There's a Charlie Munger quote I never forget: "The big money is not in the buying or selling, but in the waiting."

Anyone who bought Rolls-Royce two years ago and simply sat on their hands just watched the stock double in value. And on Thursday, the company let everyone know the party is far from over.

What happened, in plain English

Rolls-Royce — and we're talking about the aerospace engine manufacturer here, not the rich kid's car — dropped its earnings and sent a crystal-clear message to the market: we are transforming this thing and the numbers prove it.

Expected operating profit for 2026: between £4 billion and £4.2 billion. FactSet analysts were expecting something around £3.65 billion at the midpoint. In other words, the company blew past expectations like a Trent XWB on takeoff.

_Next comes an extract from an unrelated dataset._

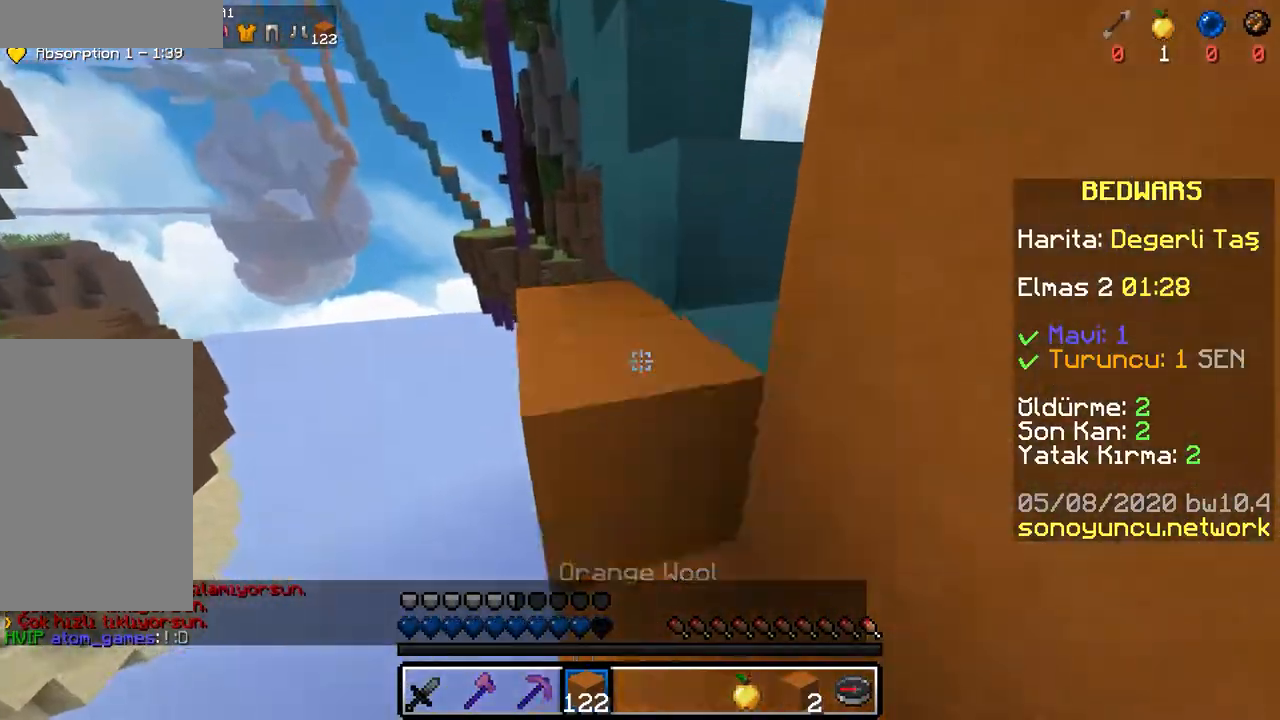
{"keys": ["space"], "mouse": [], "events": [[33, "mouse_right", "up"], [33, "space", "down"], [250, "space", "up"], [300, "a", "down"], [333, "mouse_right", "down"], [350, "a", "up"], [350, "w", "up"], [417, "mouse_right", "up"], [433, "space", "down"]]}
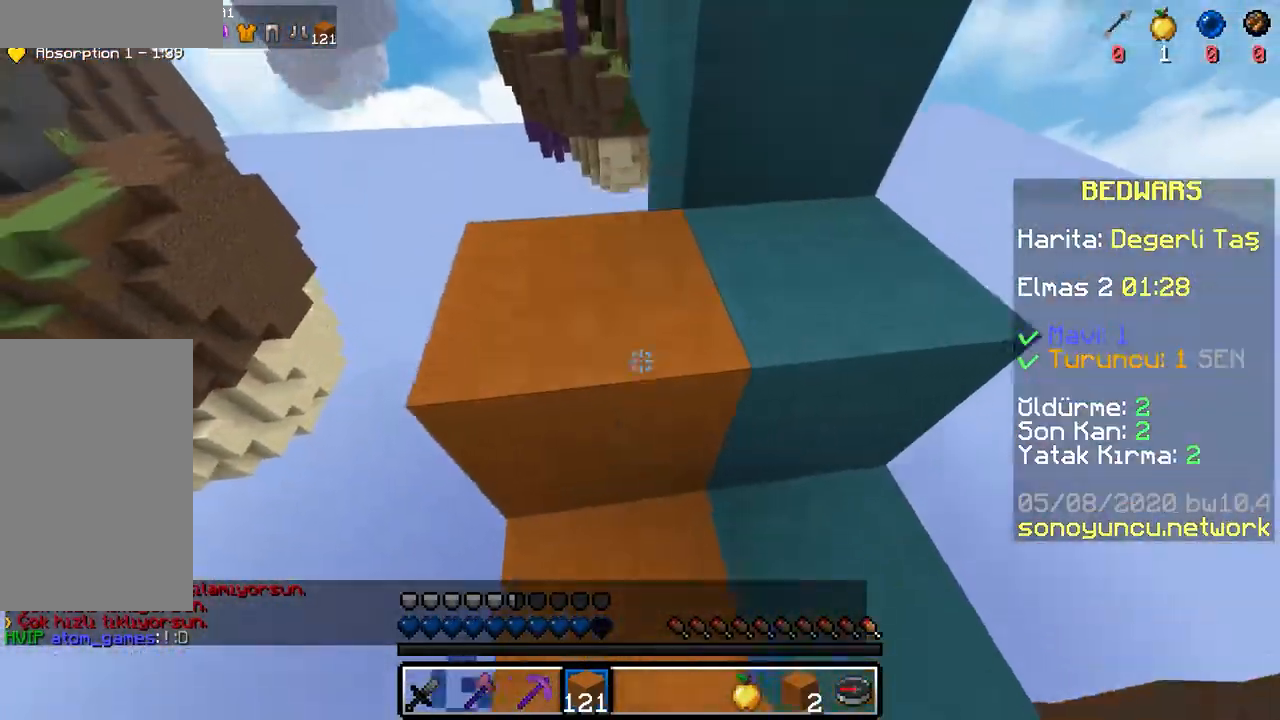
{"keys": ["space", "w"], "mouse": [], "events": [[17, "w", "down"], [67, "a", "down"], [117, "space", "up"], [217, "w", "up"], [267, "mouse_right", "down"], [350, "a", "up"], [367, "mouse_right", "up"], [367, "w", "down"], [400, "space", "down"]]}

And free cash flow? Between £3.6 billion and £3.8 billion. Also above consensus.

But the real fist-on-the-table moment came after: a share buyback program of up to £9 billion (roughly $12 billion), with £2.5 billion being executed in 2026 alone. When a company this size decides to return money to shareholders at this scale, it's saying one thing: "Our balance sheet is a fortress and we know what we're worth."

The stock jumped 6.4% right at the open and marched toward an all-time high.

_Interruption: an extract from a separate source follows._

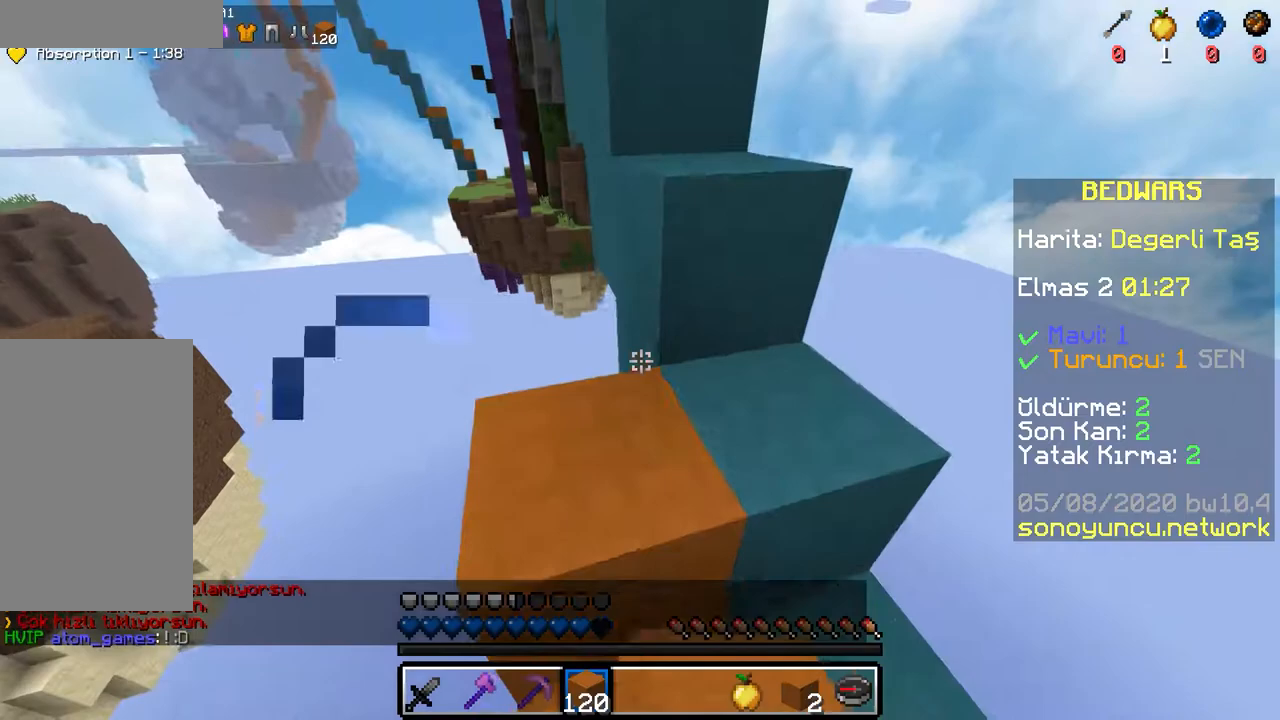
{"keys": ["a", "space", "w"], "mouse": ["right"], "events": [[83, "space", "up"], [100, "a", "down"], [100, "mouse_right", "down"], [167, "a", "up"], [217, "mouse_right", "up"], [250, "space", "down"], [433, "a", "down"], [450, "mouse_right", "down"]]}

The transformation nobody on TikTok told you about

Remember when everybody wanted to talk about short squeezes and dog coins? Meanwhile, CEO Tufan Erginbilgic was quietly tearing everything apart inside Rolls-Royce.

The guy showed up in 2023 and said point-blank that the company was "a burning platform." Beautiful, right? The kind of brutal honesty that most corporate CEOs — those PowerPoint mannequins — would never have the guts to say out loud.

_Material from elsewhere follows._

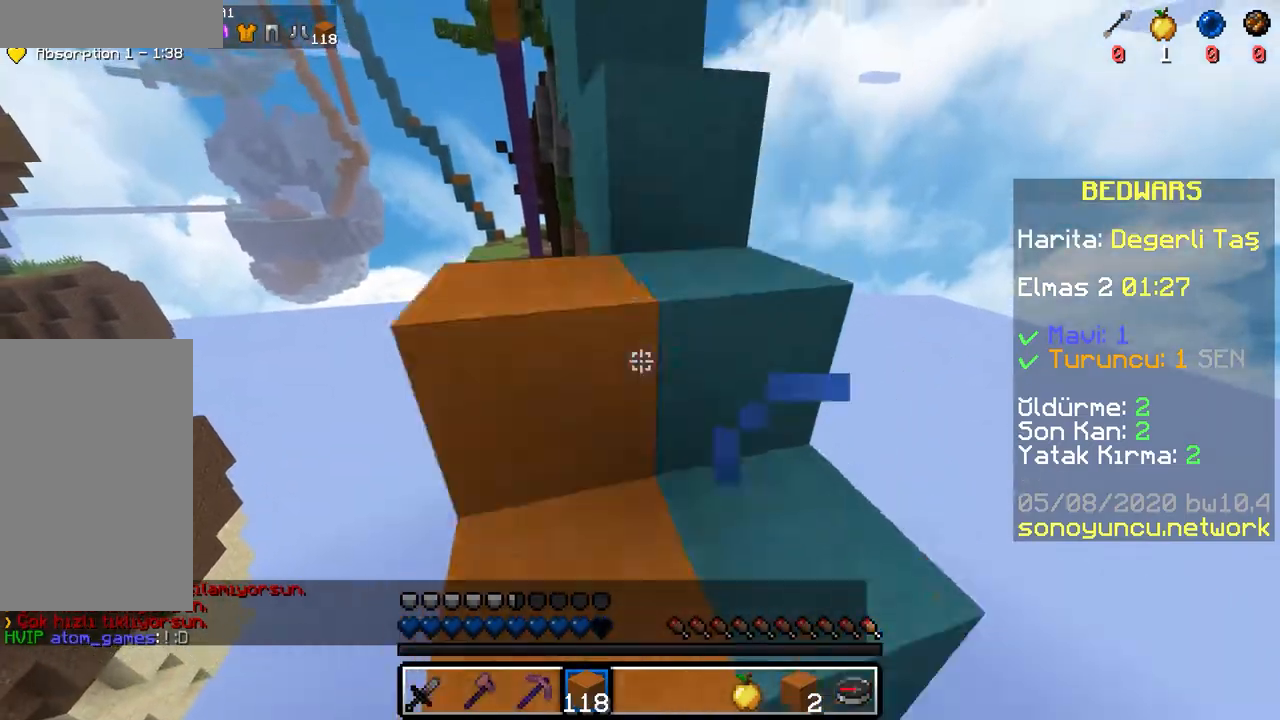
{"keys": ["w"], "mouse": ["right"], "events": [[17, "space", "up"], [67, "mouse_right", "up"], [250, "space", "down"], [300, "a", "up"], [400, "mouse_right", "down"], [483, "space", "up"]]}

The result? In 2025, operating profit jumped over 40%, hitting £3.46 billion versus estimates of £3.32 billion. Revenue grew 12%, reaching £20.1 billion. And the company now says it will hit its mid-term targets two years ahead of schedule.

Two. Years. Early.

That's skin in the game. That's execution.

Where's the money coming from?

Three engines (no pun intended... okay, pun intended):

1. Power Systems — The power generation business grew 19% organically. Why? Because the world is building data centers like there's no tomorrow, and guess who supplies the power generation systems for these artificial intelligence factories? Exactly.

2. Civil Aerospace — The engines that go on Boeing and Airbus planes grew 15%. With demand for air travel still recovering post-pandemic and a tight supply chain, anyone making engines is sitting on gold.

3. Defense — Growth of 8%. With the world in its current geopolitical state — Russia, China, the Middle East — military budgets are only going one direction: up.

Analyst Chloe Lemarie at Jefferies called the release "high quality." Translating from analyst-speak: "there's no smoke and mirrors here, the numbers are real."

And the targets for 2028?

The company updated its mid-term guidance: operating profit between £4.9 billion and £5.2 billion, operating margin of 18% to 20%, and free cash flow of up to £5.3 billion.

For context: three years ago this company was seen as practically a lost cause post-COVID. Today it's printing money like the Royal Mint.

The lesson the market keeps forgetting

Buffett has said it till he's blue in the face: buy wonderful companies at a fair price and let time do the work. Rolls-Royce is not a sexy company. It doesn't have an app, doesn't have an influencer, doesn't have a token. It makes airplane engines and power turbines. And it's crushing the market.

While retail investors keep chasing the next Nvidia or the next miracle short squeeze, the folks who bought an industrial company with an honest CEO and a serious restructuring plan are grinning at their brokerage statements.

The question is simple: do you have the patience and the stomach to buy the right company at the right time and do nothing for two years? Or would you rather keep churning your portfolio chasing the thrill?

Because the market doesn't reward emotion. It rewards discipline.